The rhetoric at the meeting at which the home rule message was debated included Legislator Dan Losquadro of Shoreham, leader of the panel’s GOP minority, with a history degree from Stony Brook University, citing Thomas Jefferson’s declaration that “the tree of liberty must be refreshed from time to time with the blood of patriots and tyrants.” He went on: “I think we are at the point of revolt. I think we’ve gone past it…I think we need to stand up and take whatever action is necessary to throw off those shackles and not be beholden to the tyrants in Albany.”
Â “We’re being exploited. We’re being raped,” said Cameron Alden of Islip.
Behind what was happening was the imposition by the state of a bail-out package for the Metropolitan Transportation Authority that includes a payroll tax of 34 cents per each $100 in salaries for businesses, non-profit organizations and school districts in a 12-county area that includes Suffolk.

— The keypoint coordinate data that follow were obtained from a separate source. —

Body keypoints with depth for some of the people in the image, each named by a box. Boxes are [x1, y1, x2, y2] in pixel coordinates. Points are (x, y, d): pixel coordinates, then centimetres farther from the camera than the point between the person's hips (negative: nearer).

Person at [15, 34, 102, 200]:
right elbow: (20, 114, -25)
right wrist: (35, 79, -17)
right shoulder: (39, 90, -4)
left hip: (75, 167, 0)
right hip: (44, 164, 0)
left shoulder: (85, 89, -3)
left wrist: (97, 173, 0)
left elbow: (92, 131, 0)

Some might say the talk was an extreme overreaction. But consider what the state will be doing. Although initially, county officials calculated that Suffolk provides more than $250 million a year to the MTA, including through a quarter-cent in sales tax for every dollar spent here, further analysis done last week by Bill Faulk, aide to Legislator Edward Romaine, working with the county legislature’s Budget Review Office, showed quite more is involved—that the actual figure is $393 million. This includes monies going to the MTA from the sales tax ($97.5 million last year), an even bigger chunk from the mortgage recording tax ($125 million), from the petroleum business tax ($92 million), a general business surcharge ($47 million) and a surcharge on telephone use ($8 million).
The new taxes and fees which will be going to the MTA from Suffolk were estimated at $127.2 million a year with $98.5 million from the payroll tax, $26.5 million from a steeper vehicle registration fee and $2.1 million from in a higher drivers license fee. That comes to $520.3 million to the MTA from Suffolk—or $347 a year for each man, woman and child in Suffolk.
As William Lindsay, a Holbrook Democrat, presiding officer of the legislature and author of the home rule message, said in last week’s statement: “This MTA payroll tax has pushed me over the edge. New York State cannot continue to bleed Suffolk and Nassau counties dry to bankroll programs that do not benefit Long Island residents in any way, shape or form. If we need to declare our independence to be taken seriously in Albany, then so be it.”
There was opposition to the home rule message, which passed 12-to-6.
Legislator Brian Beedenbender of Centereach said “New York State clearly hasn’t given us a fair share” but urged consideration of the “gravity” of what was being proposed. Making Long Island a state “would change everything—from the make-up of the House of Representatives to the number of people in the U.S. Senate to what the U.S. flag looks like.”
Mr. Romaine of Center Moriches stressed, meanwhile, “that the squeaky wheel gets the grease. And Presiding Officer Lindsay wants to squeak.”
Not too incidentally, the bills in the State Legislature to set up a commission to study the feasibility of creating a State of Long Island—and having a referendum on the issue held in Suffolk and Nassau next year—are sponsored by two officials not known for histrionics: State Senator Kenneth LaValle of Port Jefferson and State Assemblyman Fred W. Thiele, Jr. of Sag Harbor.
Legislator Thomas Barraga of West Islip, a former New York State assemblyman, said in last week’s debate: “I understand the frustration of this body” and the measure “may make you feel good but it will go absolutely nowhere.” But, as Suffolk Comptroller Joseph Sawicki of Southold, also a former assemblyman and long a Long Island statehood proponent, told the county legislators: “It’s time to make a stand and send a message to Albany. I’ll be the first to admit this is a long shot but, if nothing else, it focuses on how Albany mistreats Long Island.”